[CentOS] iSCSI best practices

Digimer linux at alteeve.com
Mon Dec 12 14:43:55 UTC 2011


On 12/12/2011 09:13 AM, Rudi Ahlers wrote:
> On Mon, Dec 12, 2011 at 3:52 PM, Reindl Harald <h.reindl at thelounge.net> wrote:
>>
>>
>> Am 12.12.2011 14:49, schrieb lhecking at users.sourceforge.net:
>>>
>>>> Outage is one thing, but having the disk volumes disappear mid-transaction can be detrimental to a file system's health.
>>>
>>>  To get this back on-topic and closer to the OP's requests, are there any
>>>  particular iscsi settings one should consider to increase resiliency and
>>>  minimise the impact of e.g. a rebooting switch? timeout settings?
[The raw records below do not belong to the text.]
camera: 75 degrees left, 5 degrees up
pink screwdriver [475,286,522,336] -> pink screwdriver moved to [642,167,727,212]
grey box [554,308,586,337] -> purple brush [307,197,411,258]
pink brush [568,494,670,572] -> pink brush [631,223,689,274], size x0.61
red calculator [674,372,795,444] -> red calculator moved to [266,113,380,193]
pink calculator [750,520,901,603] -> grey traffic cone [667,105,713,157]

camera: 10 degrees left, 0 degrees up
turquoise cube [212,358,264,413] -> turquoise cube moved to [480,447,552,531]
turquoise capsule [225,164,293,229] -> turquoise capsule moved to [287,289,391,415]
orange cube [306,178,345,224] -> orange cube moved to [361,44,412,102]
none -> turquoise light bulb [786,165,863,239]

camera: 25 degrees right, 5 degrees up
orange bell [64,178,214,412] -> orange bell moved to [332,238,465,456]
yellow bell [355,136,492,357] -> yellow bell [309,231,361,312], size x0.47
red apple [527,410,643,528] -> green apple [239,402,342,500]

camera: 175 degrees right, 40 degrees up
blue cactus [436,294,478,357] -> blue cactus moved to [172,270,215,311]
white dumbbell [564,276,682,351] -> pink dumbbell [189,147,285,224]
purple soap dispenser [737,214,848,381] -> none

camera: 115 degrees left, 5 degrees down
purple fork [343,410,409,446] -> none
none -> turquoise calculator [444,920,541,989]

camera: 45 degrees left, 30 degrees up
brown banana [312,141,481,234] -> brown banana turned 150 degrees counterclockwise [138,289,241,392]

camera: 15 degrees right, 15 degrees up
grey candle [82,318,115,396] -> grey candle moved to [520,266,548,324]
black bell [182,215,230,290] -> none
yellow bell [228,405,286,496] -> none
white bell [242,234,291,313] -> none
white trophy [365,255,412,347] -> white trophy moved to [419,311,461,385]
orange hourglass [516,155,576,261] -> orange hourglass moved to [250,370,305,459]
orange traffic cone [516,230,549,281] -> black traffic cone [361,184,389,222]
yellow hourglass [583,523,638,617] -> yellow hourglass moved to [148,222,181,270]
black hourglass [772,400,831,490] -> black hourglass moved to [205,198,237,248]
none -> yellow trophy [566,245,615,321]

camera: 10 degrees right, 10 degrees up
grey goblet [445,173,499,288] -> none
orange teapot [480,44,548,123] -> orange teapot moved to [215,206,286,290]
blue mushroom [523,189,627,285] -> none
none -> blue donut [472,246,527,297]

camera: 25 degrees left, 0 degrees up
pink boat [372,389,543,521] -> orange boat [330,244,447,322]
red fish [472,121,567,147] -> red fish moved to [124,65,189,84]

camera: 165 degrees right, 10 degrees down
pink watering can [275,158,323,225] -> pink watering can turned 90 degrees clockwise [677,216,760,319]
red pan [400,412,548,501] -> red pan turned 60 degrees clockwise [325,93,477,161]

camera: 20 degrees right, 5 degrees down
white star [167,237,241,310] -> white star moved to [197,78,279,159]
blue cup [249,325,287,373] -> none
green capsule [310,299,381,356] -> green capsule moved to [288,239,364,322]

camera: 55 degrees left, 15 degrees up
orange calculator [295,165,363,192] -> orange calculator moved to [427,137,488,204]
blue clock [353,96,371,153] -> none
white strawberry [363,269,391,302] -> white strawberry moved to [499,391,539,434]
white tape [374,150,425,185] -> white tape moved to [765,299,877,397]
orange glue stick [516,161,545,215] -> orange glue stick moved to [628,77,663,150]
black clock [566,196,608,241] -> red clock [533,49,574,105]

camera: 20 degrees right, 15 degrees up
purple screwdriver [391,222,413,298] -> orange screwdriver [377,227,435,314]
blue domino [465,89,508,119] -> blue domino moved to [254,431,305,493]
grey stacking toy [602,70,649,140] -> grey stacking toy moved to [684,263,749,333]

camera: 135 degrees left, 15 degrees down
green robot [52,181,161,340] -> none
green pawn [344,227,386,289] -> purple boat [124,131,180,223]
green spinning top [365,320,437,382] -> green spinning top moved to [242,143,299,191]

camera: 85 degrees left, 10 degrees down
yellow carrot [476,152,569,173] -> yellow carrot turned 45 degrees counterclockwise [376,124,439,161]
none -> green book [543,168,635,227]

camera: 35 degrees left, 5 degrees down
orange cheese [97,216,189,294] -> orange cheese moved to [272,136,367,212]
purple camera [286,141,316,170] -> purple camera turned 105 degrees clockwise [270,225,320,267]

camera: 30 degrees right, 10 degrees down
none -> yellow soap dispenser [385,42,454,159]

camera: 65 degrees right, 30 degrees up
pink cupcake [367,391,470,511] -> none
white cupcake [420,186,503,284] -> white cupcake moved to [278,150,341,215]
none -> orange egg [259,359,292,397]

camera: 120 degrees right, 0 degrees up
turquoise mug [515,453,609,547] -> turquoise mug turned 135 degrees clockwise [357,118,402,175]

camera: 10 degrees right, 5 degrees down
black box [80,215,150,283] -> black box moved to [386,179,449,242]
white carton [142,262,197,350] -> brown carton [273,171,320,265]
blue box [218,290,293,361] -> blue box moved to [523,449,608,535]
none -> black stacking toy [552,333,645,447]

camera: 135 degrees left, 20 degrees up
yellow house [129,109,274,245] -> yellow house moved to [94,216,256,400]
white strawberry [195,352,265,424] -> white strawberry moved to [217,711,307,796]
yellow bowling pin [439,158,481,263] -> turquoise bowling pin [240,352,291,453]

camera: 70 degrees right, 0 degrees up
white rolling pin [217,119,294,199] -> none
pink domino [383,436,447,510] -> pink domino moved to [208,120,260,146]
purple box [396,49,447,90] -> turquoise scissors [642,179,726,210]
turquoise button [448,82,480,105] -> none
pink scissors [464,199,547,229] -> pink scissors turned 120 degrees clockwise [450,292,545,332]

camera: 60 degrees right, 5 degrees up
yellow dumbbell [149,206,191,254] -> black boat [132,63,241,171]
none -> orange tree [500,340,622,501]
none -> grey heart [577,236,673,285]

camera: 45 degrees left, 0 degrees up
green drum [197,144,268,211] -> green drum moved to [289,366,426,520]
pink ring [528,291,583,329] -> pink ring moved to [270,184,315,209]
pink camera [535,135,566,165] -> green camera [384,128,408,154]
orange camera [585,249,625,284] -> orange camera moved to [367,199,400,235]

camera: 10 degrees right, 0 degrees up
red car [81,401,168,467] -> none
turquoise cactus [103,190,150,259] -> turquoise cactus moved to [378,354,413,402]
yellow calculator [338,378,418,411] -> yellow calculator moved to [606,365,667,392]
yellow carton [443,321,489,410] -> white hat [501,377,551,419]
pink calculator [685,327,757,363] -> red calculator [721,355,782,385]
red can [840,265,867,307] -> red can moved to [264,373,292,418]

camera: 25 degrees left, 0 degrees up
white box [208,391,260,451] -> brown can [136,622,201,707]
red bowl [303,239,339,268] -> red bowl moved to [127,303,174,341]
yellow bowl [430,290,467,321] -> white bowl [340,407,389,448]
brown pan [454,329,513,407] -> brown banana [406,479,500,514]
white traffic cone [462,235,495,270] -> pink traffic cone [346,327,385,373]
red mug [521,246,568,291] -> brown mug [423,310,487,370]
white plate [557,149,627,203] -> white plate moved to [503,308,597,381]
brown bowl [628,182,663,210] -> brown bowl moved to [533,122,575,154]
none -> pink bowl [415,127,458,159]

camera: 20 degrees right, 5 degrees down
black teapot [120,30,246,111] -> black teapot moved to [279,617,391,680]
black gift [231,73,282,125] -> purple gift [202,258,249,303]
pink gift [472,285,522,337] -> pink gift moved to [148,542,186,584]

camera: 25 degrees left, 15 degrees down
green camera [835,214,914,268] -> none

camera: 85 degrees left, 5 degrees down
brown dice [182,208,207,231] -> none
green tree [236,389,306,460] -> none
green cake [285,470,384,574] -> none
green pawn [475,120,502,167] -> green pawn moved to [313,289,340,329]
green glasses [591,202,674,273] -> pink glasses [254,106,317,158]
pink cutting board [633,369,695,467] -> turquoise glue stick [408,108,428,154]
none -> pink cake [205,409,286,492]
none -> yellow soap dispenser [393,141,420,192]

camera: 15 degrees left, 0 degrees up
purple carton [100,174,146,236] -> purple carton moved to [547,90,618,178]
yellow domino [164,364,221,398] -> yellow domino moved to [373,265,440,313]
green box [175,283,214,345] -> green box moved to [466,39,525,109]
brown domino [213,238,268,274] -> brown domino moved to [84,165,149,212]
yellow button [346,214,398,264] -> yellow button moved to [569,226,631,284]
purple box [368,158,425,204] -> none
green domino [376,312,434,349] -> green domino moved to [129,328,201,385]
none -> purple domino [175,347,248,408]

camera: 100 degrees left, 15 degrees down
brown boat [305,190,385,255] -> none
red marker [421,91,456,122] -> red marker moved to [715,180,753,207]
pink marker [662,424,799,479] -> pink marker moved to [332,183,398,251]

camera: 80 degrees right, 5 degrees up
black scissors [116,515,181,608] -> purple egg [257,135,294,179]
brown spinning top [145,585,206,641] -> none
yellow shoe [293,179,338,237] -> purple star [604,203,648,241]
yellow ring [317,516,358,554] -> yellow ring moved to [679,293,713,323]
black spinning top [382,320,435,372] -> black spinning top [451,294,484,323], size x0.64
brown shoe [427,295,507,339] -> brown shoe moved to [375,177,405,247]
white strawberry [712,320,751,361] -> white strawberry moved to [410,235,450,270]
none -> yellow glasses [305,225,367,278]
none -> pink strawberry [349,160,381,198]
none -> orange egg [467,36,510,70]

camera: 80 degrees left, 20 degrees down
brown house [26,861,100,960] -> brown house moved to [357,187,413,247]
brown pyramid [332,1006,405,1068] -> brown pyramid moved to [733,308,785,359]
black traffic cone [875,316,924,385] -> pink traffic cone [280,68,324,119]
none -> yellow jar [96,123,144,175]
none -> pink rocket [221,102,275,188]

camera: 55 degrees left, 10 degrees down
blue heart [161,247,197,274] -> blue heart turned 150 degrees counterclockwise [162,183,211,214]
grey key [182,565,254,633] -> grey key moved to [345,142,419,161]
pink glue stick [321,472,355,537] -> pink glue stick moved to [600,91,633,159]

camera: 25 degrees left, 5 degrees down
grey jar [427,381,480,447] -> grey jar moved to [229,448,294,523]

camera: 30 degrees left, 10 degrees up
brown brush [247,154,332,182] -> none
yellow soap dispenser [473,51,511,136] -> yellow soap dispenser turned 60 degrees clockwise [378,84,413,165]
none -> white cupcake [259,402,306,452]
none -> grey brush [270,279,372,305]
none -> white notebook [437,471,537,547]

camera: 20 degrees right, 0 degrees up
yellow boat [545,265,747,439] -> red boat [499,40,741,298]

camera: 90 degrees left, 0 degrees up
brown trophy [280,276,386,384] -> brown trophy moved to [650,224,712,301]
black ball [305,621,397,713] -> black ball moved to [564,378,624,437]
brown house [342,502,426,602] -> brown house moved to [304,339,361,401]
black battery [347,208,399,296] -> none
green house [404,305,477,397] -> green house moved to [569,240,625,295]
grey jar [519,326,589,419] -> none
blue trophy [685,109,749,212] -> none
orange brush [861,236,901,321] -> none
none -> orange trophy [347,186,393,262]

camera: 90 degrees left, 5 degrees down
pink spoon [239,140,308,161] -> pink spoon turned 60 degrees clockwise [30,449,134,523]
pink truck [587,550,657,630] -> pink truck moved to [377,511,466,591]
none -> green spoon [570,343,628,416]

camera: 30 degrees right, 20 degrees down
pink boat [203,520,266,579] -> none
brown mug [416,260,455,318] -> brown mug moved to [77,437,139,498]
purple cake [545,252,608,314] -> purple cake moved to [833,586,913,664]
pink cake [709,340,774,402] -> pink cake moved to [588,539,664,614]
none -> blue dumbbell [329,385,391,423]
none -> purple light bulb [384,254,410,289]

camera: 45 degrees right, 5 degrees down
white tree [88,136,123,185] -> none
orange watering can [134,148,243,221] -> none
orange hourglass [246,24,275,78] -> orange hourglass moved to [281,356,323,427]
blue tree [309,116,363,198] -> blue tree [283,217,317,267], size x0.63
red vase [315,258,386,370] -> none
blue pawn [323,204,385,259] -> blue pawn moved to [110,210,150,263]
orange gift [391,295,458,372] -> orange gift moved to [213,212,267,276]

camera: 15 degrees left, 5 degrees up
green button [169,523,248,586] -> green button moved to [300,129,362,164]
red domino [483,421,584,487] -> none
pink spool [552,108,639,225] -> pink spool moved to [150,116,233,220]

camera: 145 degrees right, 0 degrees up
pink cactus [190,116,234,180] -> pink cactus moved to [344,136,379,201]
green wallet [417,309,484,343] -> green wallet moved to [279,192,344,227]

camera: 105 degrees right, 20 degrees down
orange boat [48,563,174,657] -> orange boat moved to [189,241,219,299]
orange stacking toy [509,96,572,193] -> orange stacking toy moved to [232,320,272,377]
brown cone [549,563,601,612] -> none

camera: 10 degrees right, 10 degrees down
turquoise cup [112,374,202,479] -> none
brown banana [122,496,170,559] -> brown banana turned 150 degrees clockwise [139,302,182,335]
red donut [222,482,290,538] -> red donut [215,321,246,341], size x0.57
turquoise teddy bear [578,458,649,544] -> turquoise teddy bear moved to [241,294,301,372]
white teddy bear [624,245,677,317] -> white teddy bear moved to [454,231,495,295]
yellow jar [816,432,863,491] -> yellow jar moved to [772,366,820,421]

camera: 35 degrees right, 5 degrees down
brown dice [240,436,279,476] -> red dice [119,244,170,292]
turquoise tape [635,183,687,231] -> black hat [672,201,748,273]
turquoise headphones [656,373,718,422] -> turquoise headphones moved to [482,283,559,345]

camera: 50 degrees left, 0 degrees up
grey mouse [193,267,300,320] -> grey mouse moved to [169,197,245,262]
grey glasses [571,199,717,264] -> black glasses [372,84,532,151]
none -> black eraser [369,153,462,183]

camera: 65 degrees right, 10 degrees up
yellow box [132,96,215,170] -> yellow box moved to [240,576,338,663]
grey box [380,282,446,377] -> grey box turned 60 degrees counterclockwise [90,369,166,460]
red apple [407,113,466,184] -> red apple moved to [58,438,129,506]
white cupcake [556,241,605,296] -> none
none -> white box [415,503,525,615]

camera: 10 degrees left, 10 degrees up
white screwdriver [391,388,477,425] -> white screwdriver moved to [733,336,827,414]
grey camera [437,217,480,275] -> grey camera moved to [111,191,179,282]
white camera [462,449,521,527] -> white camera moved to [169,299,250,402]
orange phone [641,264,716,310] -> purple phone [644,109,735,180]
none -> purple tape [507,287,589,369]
The
>>>  big disadvantage of iscsi is that you add another layer that can fail
>>>  (compared to having virtual machine images on a local disk).
>>
>> you should always have two links to your iSCSI device and two
>> different switches so that it does not matter if one switch
>> dies or reboots
>>
>>
> 
> 
> And then you still have the iSCSI applicance / server to worry about.
> It can fail as well. Even with redundancy PSU's it could fail - the
> RAM, CPU, motherboard, controller card, expensive RAID card, etc can
> fail as well.

I handle this by setting up two servers running DRBD in active/active
with a simple two-node red hat cluster managing a floating IP address.
The storage network link uses a simple Active/Passive (mode=1) bond with
either link go to separate switches.

I've been able to export the SAN to a second cluster, managing the SAN
space using clustered LVM, to back VMs. I can live-migrate the VMs
between nodes and totally fail the primary SAN and the backup will pick
up seemlessly, VMs don't need to reboot.

This offers a substantially less expensive HA option than some
commercial HA SAN solutions and avoids the headaches of multipath (which
only makes the link redundant, not the SAN itself).